* ACTIVITY:
Copy the deep brain stimulation text, everything from "To disentangle the" down to "range neuronal networks.", and substitute "fiber tracts" for "fiber pathways".

* TEXT SECTION:
::::::::

These challenges are:

  • (1)

    To understand the natural history of the diseases and the underlying functional networks and circuits to select the best targets for neuromodulation.

    Beneficial motor effects of DBS are well described, e.g., there is class one evidence for the usefulness of DBS for Parkinson's disease (Deuschl et al., 2006; Weaver et al., 2009; Williams et al., 2010). However, to determine the real value in improving quality of life we have to gain more insight into the dynamics of the diseases. What is the right time point for implantation? Current data suggest that despite stable long terms effects on motor fluctuations in PD, we might miss the right time window in elderly patients as DBS will not manage to improve axial motor symptoms (Fasano et al., 2010b). On the other hand, prospective studies to examine the benefits of earlier implantation are still on the way. Furthermore, the interactions of disease state, operation, and implantation on cognitive side effects are not fully understood. Although there are many publications that show “on/off” effects on cognitive measurements, some data suggest that the implantation per se – and not the stimulation – might be the main cause of the decline in executive function (Okun et al., 2012). In line with this discussion we have to further study the right stimulation targets for to gain the best outcome. For example, GPI stimulation recognizes a renaissance, as it might be a cognitive safer target for some patients. In order to efficiently access and modulate the neural networks, many findings point into the direction that fiber tracts rather than nuclei might be the right target of choice – not only in PD, but also in thalamic stimulation for essential tremor: some findings suggest that differential stimulation of fiber tracts can be crucial for modulation of distinct symptoms like tremor versus ataxia (Fasano et al., 2010a).

  • (2)

    To disentangle the mechanisms of action of deep brain stimulation.

    The discussion about the effects of stimulating different fiber pathways leads to the point were we need a refined understanding of the connections and relationship between the different neural circuits involved in the desired output behavior. When it comes to STN stimulation, stimulation of afferents from cortical areas might be the main mechanism – as studies that used the optogenetic method suggest (Gradinaru et al., 2009). Additionally, volume of tissue activated studies, other functional imaging, microelectrode multi-site recordings, local field potential-, EEG-, and magnetoencephalographic studies, alone or combined, might provide guides to understand the stimulation effects on local and long range neuronal networks.

::::::::

[Source texts of formatted documents]
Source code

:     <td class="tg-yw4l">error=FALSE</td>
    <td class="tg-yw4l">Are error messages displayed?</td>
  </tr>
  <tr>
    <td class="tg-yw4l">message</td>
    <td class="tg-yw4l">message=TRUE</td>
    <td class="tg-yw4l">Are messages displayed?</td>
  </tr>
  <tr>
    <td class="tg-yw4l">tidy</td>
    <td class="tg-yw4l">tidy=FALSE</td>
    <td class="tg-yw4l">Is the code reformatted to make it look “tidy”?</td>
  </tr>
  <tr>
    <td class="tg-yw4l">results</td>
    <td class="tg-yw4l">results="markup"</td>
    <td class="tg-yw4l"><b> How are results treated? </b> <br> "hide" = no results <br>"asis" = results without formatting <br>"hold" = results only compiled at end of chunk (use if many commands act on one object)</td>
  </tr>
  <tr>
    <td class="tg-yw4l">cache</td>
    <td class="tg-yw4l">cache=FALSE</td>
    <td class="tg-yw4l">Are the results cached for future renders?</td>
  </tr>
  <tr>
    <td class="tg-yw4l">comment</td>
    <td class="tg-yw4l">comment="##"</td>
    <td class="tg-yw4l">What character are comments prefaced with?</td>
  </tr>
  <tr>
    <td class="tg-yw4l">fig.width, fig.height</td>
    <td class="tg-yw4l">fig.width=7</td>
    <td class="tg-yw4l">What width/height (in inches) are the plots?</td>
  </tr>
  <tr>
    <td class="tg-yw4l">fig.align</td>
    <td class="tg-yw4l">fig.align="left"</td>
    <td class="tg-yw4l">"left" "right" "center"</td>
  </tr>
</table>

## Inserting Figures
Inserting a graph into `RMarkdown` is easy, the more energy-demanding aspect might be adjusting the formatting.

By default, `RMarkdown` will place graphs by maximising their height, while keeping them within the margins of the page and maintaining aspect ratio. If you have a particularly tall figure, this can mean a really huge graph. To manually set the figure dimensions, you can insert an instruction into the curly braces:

::::::::

* COMPLETED TASK:
To disentangle the mechanisms of action of deep brain stimulation.

    The discussion about the effects of stimulating different fiber tracts leads to the point were we need a refined understanding of the connections and relationship between the different neural circuits involved in the desired output behavior. When it comes to STN stimulation, stimulation of afferents from cortical areas might be the main mechanism – as studies that used the optogenetic method suggest (Gradinaru et al., 2009). Additionally, volume of tissue activated studies, other functional imaging, microelectrode multi-site recordings, local field potential-, EEG-, and magnetoencephalographic studies, alone or combined, might provide guides to understand the stimulation effects on local and long range neuronal networks.